А что касается вообще французского гротеска, то, понимаете, Рембо – это тоже поэт, очень политически обусловленный. Это поэт расстрелянной коммуны. И я абсолютно убежден, что если бы коммуна не была расстреляна, то и раннее творчество Рембо как-то продолжилось бы. И напротив, если бы русская революция потерпела бы поражение, никакого продолжения творчества Маяковского не было бы. А он стал, не знаю, странствующим торговцем или журналистом – не важно, кем, но стихов бы не писал. Творчество Рембо как бы абортировано, как бы искусственно прервано. Я абсолютно убежден, что его полный отход от поэзии в 70-е годы, после катастрофы коммуны, после двух, опять же, сюрреалистических безумных сборников – «Игра в аду» и, кажется, «Откровения» [«Озарения»] – там практически все дышит отчаянием. Уже «Пьяный корабль» – текст, который до всяких итогов творчества говорит о ранней обреченности, но конец коммуны, по большому счету, его иллюзии погубил. Я абсолютно уверен, что творчество Рембо именно политически обусловлено. И поздний, в последних двух книгах сюрреализм Рембо, где это просто уже набор каких-то абсолютно хаотических звучаний – это следствие отчаяния, это рухнувший мир; мир, у которого крыша съехала. Понимаете, сюрреализм расцветает после больших трагедий, ничего не поделаешь. Я думаю, что сюрреализм Лорки – это тоже, до известной степени, сюрреализм разочарований. И, собственно, катастрофизм испанской истории, который был еще впереди, у него уже начал сказываться, мне кажется. Мне кажется, что и Бунюэль, с его сюрреалистической, очень цинической иронией, например, «Виридианы» или «Скромного обаяния…» – это все отзвук разочарования в каких-то великих революционных иллюзиях, следствие эмиграции, фактического бегства. Вот сюрреализм – это утешение разочарованных, утешение политизированных и проигравших.
«В романах «Золотой теленок» и «Мастер и Маргарита» есть перекличка – балагановские штуки, коровьевские штуки. Чем это объясняется?» Знаете, есть такая целая подробная спекуляция (правда, «спекуляция» в смысле размышление, назовем это так) Ирины Амлински – не филолога, но вот она предприняла такой филологический натиск в книге, где доказывается, что истинный автор дилогии – Булгаков. Мне кажется, что здесь обратная совершенно зависимость, обратное влияние. Мне кажется, что Булгаков, желая достучаться до главного читателя, использовал опыт Ильфа и Петрова, зная, что их роман понравился наверху, особенно второй. Почему можно об этом судить? Потому что именно по совету Бубнова, тогдашнего руководителя Академии наук (а за Бубновым, скорее всего, стояла более высокая фигура), «Золотой теленок» вообще вышел отдельной книгой. До этого он был напечатан отдельной книгой в Штатах, «The Golden Calf», а собственно, публикация «Теленка» в России осуществилась только в журнале. Кажется, это «30 дней», если я ничего не путаю. Но в любом случае, после журнальной публикации прошло два года. Все это время Ильф и Петров добивались выхода книги, но Фадеев им ответил: «Ваш Остап Бендер – сукин сын, и книга о нем сейчас не нужна», а потом она вышла, по принципу «жалует царь, да не жалует псарь». После прямого вмешательства начальства книга появилась. Потом, уже в 1940-е годы, она была фактически запрещена, ее переиздание было признано ошибкой – ну так то был 1948 год. А в 1931-м она казалась вполне ко двору.

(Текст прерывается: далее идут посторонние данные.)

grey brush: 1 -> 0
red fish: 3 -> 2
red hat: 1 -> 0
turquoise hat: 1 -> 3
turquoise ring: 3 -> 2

Более того, Ильф и Петров действительно пользовались некоторым верховным покровительством. Их поездка в Штаты, их грозное письмо, где они разоблачали российскую киноиндустрию и ставили ей в пример голливудскую, – к ним прислушивались, их любили. И то, что они это ощущали, как, кстати, и Булгаков, – это, по-моему, несомненно. Это позволяло им иметь определенную степень храбрости. Но у них, кстати, было и замечательное чутье. Они понимали, что третья часть трилогии окажется, скорее всего, невозможной. Это не запасы юмора иссякли, как объяснял впоследствии Петров, это возможности кончились. Булгаков, как можно судить по недавно изданному сборнику рукописей и ранних рукописных редакций «Мастера и Маргариты», по ходу работы над романом усиливал сходство книги с дилогией о Бендере. В ранних редакциях никаких таких сходств еще нет. Я думаю, он понимал, что это способ достучаться. Ну а то, что Булгаков, конечно, не писал ни «Стульев», ни «Теленка», подробно доказывается детально известной историей написания книг, наличием автографа, наличием записных книжек Ильфа, наличием правленой авторской машинописи, – ну много чего.

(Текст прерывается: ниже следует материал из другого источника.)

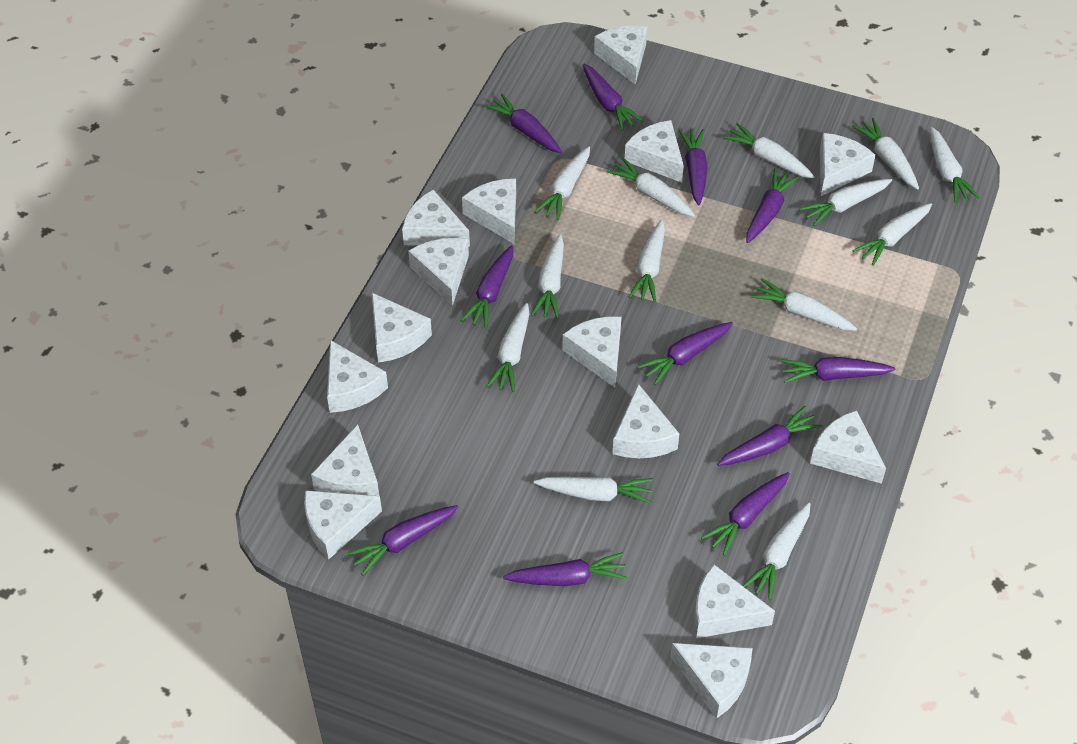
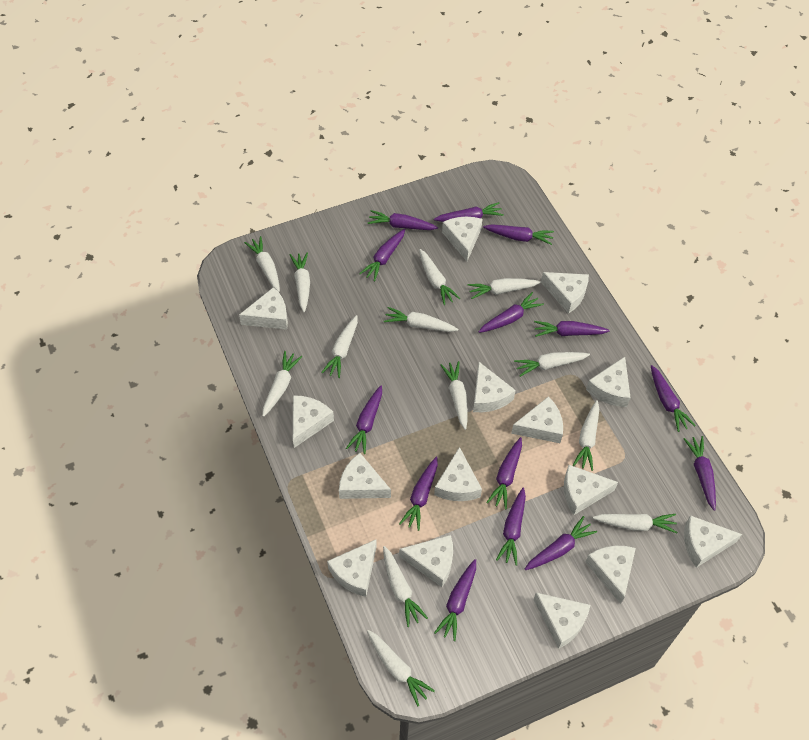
purple carrot: 11 -> 14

Тут разумнее всего обратиться к Михаилу Одесскому, наиболее профессиональному сегодня исследователю творчества Ильфа и Петрова, чтобы все эти псевдонаучные конструкции опрокинуть. Существует подробная работа, анализирующая эти сходства – это работа Бар-Селлы и жены его, сейчас я фамилию вспомню, «Мастер Гамбс и Маргарита». Это знаменитая книга, которая, на мой взгляд, дает сто очков вперед исследованию Амлински, просто потому что это действительно писали литературоведы, филологи, которые очень точно, на мой взгляд, проследили сходство контекстов и, конечно, различия, потому что все-таки «Мастер и Маргарита» – это книга, простите, монархистская абсолютно. А уж кто абсолютно не был монархистом, так это Ильф и Петров. Мне представляется, что общий дух этих книг, сходство… Да, Майя Каганская и Зеев Бар-Селла, совершенно верно.

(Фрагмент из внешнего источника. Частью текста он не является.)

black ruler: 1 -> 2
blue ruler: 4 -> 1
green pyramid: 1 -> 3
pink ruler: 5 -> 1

Определенно сходство атмосферы этих книг – мало то, что действие обеих происходит в НЭПовской и посленэповской России, но все-таки авторы работали в одном издании, в «Гудке», вместе появлялись в кругу Мыльникова переулка, вместе дружили с Катаевым, отношения с которым впоследствии у Булгакова испортились. Читали одни и те же книги, ходили в одни и те же театры, – в общем, входили в одну компанию. И книга «Алмазный мой венец» Катаева хотя много преувеличивает и лакирует, но нравы и шуточки этой среды описывает. И фраза о красивой толстой парнише принадлежала Аделине Адалис, переехавшей в Москву одесситки из того же круга. Фраза про ключ от квартиры, где деньги лежат, была тоже в том же кругу довольно распространена. Остап Шор – один из прототипов Остапа Бендера, брат футуриста Анатолия Шора (Фиолетова), был общим приятелем Ильфа и Петрова.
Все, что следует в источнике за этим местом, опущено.